7.Data Transfer Agreement. New Section 10.9 (Data Transfer Agreement) is added to the Agreement as follows:
10.9    Data Transfer Agreement. On or about the Second Amendment Effective Date, Dell as the data processor and GPI as the data controller will execute and deliver, as an addendum to this Agreement, the standard contractual clauses for international transfers of personal data that are included within European Commission Decision 2010/87/EU, in the form attached as Schedule 10.9 (Data Transfer Agreement). For the purposes of this Section 10.9 and Section 13.1(a), “personal data”, “process/processing”, “controller”, and “processor” shall have the same meaning as in Directive 95/46/EC of the European Parliament and of the Council of 24 October 1995 on the protection of individuals with regard to the processing of personal data and on the free movement of such data.
......
_WRITTEN REQUEST 1_: In the contract text on data transfer, rewrite the paragraph beginning "10.9 Data Transfer Agreement. On or about" as a short list that keeps its main facts.
_WRITTEN REQUEST 2_: According to the contract text on data transfer, which European Commission Decision contains the standard contractual clauses?
_WRITTEN REQUEST 3_: Write the next part of the contract text on data transfer, starting after its final sentence.

Stored items
......
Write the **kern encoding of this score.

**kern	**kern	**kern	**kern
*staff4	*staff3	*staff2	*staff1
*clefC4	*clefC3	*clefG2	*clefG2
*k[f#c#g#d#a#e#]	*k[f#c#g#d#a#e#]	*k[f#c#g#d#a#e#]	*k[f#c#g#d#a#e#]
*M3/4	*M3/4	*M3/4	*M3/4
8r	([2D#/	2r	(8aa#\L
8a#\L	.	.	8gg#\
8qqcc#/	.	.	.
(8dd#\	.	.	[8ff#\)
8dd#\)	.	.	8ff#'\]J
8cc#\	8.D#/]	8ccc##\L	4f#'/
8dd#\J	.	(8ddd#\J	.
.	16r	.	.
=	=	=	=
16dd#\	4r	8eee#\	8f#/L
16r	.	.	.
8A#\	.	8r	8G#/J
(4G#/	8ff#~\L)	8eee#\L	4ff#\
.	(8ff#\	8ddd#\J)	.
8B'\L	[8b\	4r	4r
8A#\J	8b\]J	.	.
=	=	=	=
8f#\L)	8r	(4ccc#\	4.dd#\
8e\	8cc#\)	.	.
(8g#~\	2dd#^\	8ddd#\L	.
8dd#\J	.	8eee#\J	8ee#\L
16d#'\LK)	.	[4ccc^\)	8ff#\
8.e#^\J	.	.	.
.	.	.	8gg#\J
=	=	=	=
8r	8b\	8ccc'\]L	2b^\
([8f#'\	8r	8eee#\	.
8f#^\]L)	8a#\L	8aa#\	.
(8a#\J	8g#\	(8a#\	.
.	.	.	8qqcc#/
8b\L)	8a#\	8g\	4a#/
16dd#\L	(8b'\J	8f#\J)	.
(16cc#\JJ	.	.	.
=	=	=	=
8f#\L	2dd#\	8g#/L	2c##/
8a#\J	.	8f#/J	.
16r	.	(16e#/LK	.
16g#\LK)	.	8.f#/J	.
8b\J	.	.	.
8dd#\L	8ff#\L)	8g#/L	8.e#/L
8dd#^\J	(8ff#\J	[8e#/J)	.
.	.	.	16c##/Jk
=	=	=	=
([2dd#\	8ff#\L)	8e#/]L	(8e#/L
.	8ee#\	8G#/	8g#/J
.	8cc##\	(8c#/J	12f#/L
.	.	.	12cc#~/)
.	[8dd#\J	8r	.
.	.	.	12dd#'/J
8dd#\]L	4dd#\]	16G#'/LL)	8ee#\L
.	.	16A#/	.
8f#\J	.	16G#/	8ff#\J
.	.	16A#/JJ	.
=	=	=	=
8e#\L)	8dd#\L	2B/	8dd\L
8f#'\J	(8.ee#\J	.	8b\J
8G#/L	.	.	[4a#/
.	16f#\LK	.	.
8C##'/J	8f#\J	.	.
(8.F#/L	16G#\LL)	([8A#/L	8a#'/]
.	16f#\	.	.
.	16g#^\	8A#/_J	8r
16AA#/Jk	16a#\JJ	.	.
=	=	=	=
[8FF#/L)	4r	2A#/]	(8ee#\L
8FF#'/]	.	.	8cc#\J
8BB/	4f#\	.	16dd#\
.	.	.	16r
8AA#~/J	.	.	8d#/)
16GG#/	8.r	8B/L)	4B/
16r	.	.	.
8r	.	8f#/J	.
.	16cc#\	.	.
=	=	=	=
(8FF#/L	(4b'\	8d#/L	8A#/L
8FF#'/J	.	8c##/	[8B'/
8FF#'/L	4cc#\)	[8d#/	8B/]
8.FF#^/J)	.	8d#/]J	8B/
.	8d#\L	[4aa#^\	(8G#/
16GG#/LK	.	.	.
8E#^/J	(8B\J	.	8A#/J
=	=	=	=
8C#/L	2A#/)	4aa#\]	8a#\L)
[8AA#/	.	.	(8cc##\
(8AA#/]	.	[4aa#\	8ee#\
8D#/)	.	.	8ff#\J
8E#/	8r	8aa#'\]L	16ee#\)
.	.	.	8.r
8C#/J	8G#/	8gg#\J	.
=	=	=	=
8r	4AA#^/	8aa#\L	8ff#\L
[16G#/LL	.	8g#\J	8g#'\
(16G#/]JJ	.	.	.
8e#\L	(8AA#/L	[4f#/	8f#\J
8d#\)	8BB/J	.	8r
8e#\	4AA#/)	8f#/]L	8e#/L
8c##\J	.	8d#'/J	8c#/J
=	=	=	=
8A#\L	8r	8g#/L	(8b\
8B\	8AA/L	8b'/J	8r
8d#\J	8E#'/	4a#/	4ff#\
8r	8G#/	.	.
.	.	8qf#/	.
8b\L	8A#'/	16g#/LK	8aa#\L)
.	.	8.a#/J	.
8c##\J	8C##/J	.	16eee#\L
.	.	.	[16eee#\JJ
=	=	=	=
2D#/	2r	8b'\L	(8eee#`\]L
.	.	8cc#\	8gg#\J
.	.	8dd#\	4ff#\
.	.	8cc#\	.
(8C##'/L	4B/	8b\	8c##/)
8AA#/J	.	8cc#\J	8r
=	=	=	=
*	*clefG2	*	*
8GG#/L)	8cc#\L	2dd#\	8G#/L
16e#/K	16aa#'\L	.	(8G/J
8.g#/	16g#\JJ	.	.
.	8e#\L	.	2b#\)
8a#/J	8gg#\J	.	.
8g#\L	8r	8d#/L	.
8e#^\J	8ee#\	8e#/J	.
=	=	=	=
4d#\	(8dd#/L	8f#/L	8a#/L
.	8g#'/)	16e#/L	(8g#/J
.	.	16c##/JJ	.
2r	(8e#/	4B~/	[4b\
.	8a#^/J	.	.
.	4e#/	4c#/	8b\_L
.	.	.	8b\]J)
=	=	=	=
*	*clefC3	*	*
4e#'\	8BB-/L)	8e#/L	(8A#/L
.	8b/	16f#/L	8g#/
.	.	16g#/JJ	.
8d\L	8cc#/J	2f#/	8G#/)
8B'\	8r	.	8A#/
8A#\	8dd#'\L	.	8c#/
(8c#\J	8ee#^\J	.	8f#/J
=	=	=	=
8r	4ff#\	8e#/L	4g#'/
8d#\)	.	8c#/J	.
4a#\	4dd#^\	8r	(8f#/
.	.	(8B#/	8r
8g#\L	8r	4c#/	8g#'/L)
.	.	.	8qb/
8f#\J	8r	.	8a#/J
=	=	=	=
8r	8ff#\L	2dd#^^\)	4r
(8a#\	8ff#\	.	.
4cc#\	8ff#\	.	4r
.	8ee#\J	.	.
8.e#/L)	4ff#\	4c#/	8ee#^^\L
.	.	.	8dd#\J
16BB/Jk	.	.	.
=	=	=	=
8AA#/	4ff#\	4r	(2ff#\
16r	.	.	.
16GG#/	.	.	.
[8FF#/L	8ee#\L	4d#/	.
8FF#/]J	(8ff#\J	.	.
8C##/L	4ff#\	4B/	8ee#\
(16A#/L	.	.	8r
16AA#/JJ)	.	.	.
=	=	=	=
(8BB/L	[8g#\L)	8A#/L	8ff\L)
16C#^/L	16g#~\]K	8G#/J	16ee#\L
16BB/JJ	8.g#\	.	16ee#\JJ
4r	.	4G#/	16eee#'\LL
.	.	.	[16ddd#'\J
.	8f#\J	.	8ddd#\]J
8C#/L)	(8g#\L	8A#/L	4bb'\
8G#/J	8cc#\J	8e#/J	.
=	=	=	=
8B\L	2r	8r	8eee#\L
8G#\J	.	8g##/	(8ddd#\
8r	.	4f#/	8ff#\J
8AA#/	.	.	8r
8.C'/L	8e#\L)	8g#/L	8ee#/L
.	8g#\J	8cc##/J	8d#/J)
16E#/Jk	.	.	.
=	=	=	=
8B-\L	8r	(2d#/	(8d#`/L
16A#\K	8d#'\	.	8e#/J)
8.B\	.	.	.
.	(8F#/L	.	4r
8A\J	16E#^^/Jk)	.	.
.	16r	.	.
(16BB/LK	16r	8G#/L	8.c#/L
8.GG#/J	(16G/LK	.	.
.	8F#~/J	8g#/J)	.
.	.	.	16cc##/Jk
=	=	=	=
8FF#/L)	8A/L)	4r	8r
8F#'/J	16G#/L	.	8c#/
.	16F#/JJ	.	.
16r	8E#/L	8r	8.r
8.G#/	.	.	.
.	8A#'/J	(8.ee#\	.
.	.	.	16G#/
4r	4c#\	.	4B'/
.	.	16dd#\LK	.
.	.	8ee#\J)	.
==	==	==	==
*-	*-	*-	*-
......
_FINAL ANSWER 1_:
- Around the Second Amendment Effective Date, Dell (data processor) and GPI (data controller) will sign and deliver a data transfer agreement as an addendum to the Agreement.
- The agreement consists of the standard contractual clauses for international transfers of personal data in European Commission Decision 2010/87/EU.
- Its form is attached as Schedule 10.9 (Data Transfer Agreement).
- For this Section and Section 13.1(a), "personal data," "process/processing," "controller," and "processor" have the meanings given in Directive 95/46/EC of 24 October 1995 on protecting individuals in the processing of personal data and the free movement of such data.

_FINAL ANSWER 2_: European Commission Decision 2010/87/EU.

_FINAL ANSWER 3_:
8.Data. Section 13.1(a) of the Agreement is deleted in its entirety and replaced with the following:
(a)Ownership and Use of Data. As between Dell and GPI, GPI Data is the exclusive property of GPI. Dell will use the GPI Data only in connection with providing the Designated Services and conducting necessary testing pursuant to this Agreement, all in accordance with Dell’s obligations under this Agreement. GPI has and will have the right to transfer to Dell such GPI Data that GPI transfers to Dell that constitutes personal data.  Dell has and will have the right to transfer to GPI the personal data that Dell transfers to GPI hereunder or that Dell otherwise requires to transfer to GPI to administer lawful business processing by Dell, except to the extent such personal data is GPI Data covered by GPI instructions.  Except as otherwise expressly agreed in writing, Dell will not, and will not attempt to, sell, license, provide, disclose, use, pledge, hypothecate and/or in any other way transfer the GPI Data. All such attempts by Dell will be void, without legal effect and deemed a material breach of this Agreement. All access to GPI Data will be subject to the Confidentiality provisions set forth in Section 13.2 (Confidentiality).
9.Disentanglement Services. Section 15.12(a) of the Agreement is deleted in its entirety and replaced with the following:
15.12    Termination Assistance.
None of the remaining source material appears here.